Zing Forum

Reading

Empirical Study on Few-Shot Learning of Large Language Models in Biomedical Named Entity Recognition

A systematic evaluation of 18 models from 9 architecture families reveals performance patterns of large language models in chemical and disease entity recognition tasks, finding that 8B parameter models achieve the best balance between efficiency and effectiveness.

生物医学命名实体识别大语言模型少样本学习BC5CDR化学物识别疾病识别上下文学习模型效率
Published 2026-04-22 05:44Recent activity 2026-04-22 05:49Estimated read 6 min
Empirical Study on Few-Shot Learning of Large Language Models in Biomedical Named Entity Recognition
1

Section 01

[Introduction] Core Summary of the Empirical Study on Few-Shot Learning of Large Language Models in Biomedical Named Entity Recognition

This paper conducts a systematic evaluation of 18 models from 9 architecture families to explore the few-shot learning performance patterns of large language models (LLMs) in Biomedical Named Entity Recognition (BioNER) tasks. Key findings include: 8B parameter models achieve the best balance between efficiency and effectiveness; chemical entity recognition outperforms disease entity recognition; in-context learning has a saturation effect—excessively increasing examples may lead to performance degradation.

2

Section 02

Research Background and Challenges

Biomedical Named Entity Recognition (BioNER) is a core NLP task in the medical field, requiring accurate identification of chemical and disease entities. However, it faces issues such as complex morphology, numerous term variants, and ambiguity. Traditional methods rely on large amounts of manually labeled data and domain feature engineering. Few-shot learning with LLMs brings new possibilities, but the performance of LLMs in BioNER and its influencing factors (parameter scale, number of in-context examples, entity type, etc.) need systematic research.

3

Section 03

Experimental Design and Methods

This study evaluates 18 models (from 9 architecture families, with parameter sizes ranging from 1B to 70B) on the BC5CDR test set (500 articles). The vLLM inference engine and FastAPI middleware are used to ensure reproducibility. Seven in-context learning densities (k ∈ {0,1,2,4,8,16,32}) are designed, with micro-F1 as the main metric to calculate the recognition performance of chemical and disease entities separately.

4

Section 04

Key Finding: Balance Between Scale and Efficiency

Parameter scale is not the only determining factor. Meta-Llama-3.1-8B-Instruct (8B parameters) achieves an overall F1 score of 0.605, surpassing models with larger parameters (e.g., Qwen2.5-14B-Instruct, Yi-1.5-9B-Chat), indicating the importance of pre-training data quality and instruction tuning. The parameter jump from 8B to 70B only brings a 2-3 F1 point improvement, making the 8B model the Pareto optimal choice in hardware-constrained environments.

5

Section 05

Asymmetry in Entity Recognition and In-Context Saturation Effect

Asymmetry: All models perform better in chemical entity recognition than disease entity recognition (chemical F1 range: 0.14-0.78; disease F1 range:0.05-0.51). This is because chemical names follow regular naming patterns, while disease mentions require deeper semantic abstraction and disambiguation.

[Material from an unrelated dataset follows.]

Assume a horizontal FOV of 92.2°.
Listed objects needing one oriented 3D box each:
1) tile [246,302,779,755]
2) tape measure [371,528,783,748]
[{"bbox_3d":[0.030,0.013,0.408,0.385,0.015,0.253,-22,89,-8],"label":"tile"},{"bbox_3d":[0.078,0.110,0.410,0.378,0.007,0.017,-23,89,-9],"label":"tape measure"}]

Saturation Effect: Few-shot examples improve performance but have a threshold—beyond which performance plateaus or declines (e.g., gemma-1.1-2b-it's F1 drops by 74.6% from k=8 to k=32). Models with more than 7B parameters show smaller performance decay (≤6%), with Qwen2.5-14B-Instruct having the highest stability (Δ=-0.3%).

6

Section 06

Error Pattern Analysis and Technical Implementation

Error Patterns: False negatives are far more common than false positives. Small architectures and high k values amplify omission bias (especially for disease categories), suggesting that decision thresholds need to be adjusted to balance precision and recall.

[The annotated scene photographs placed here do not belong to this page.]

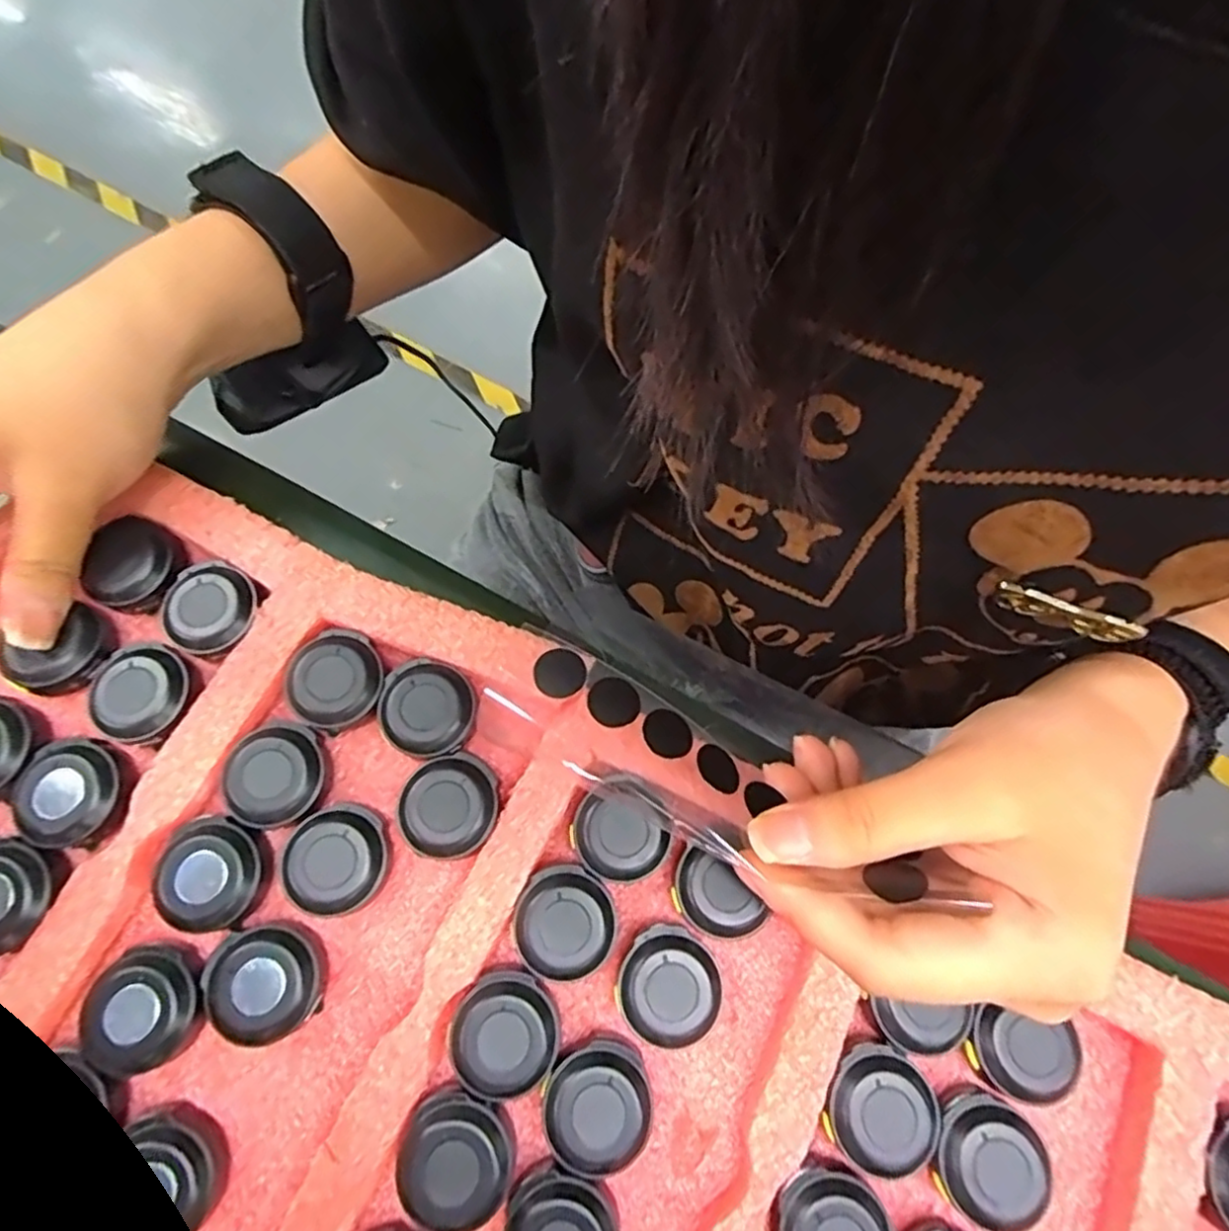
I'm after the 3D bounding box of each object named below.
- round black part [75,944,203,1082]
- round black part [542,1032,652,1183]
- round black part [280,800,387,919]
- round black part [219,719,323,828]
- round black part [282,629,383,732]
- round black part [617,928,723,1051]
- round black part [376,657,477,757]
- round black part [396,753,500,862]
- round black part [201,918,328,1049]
[{"bbox_3d":[-0.126,0.106,0.183,0.028,0.012,0.030,0,71,-1],"label":"round black part"},{"bbox_3d":[-0.004,0.130,0.179,0.027,0.008,0.030,0,71,-1],"label":"round black part"},{"bbox_3d":[-0.080,0.071,0.197,0.027,0.013,0.030,-3,71,-2],"label":"round black part"},{"bbox_3d":[-0.100,0.048,0.203,0.026,0.014,0.030,-1,71,-2],"label":"round black part"},{"bbox_3d":[-0.087,0.020,0.210,0.028,0.009,0.027,0,71,-1],"label":"round black part"},{"bbox_3d":[0.015,0.104,0.191,0.027,0.012,0.028,0,71,-1],"label":"round black part"},{"bbox_3d":[-0.058,0.029,0.211,0.030,0.013,0.028,0,71,-1],"label":"round black part"},{"bbox_3d":[-0.049,0.057,0.202,0.028,0.013,0.030,0,71,-1],"label":"round black part"},{"bbox_3d":[-0.096,0.100,0.187,0.028,0.014,0.030,0,71,-1],"label":"round black part"}]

Technical Implementation: The project provides a complete experimental framework (FastAPI middleware, multi-model consensus engine, evaluation pipeline, visualization tools) that supports multi-LLM consensus mechanisms such as voting, weighting, and cascading.

7

Section 07

Practical Implications and Future Directions

Practical Implications: The 8B model is the best balance between efficiency and effectiveness; LLMs can be directly used for chemical entity recognition, while disease recognition requires additional domain adaptation; the number of in-context examples needs to be tuned for each model to avoid over-filling.

Future Directions: Explore multi-model integration, domain-specific prompt engineering, and post-processing mechanisms combined with knowledge graphs to enhance the practical value of BioNER.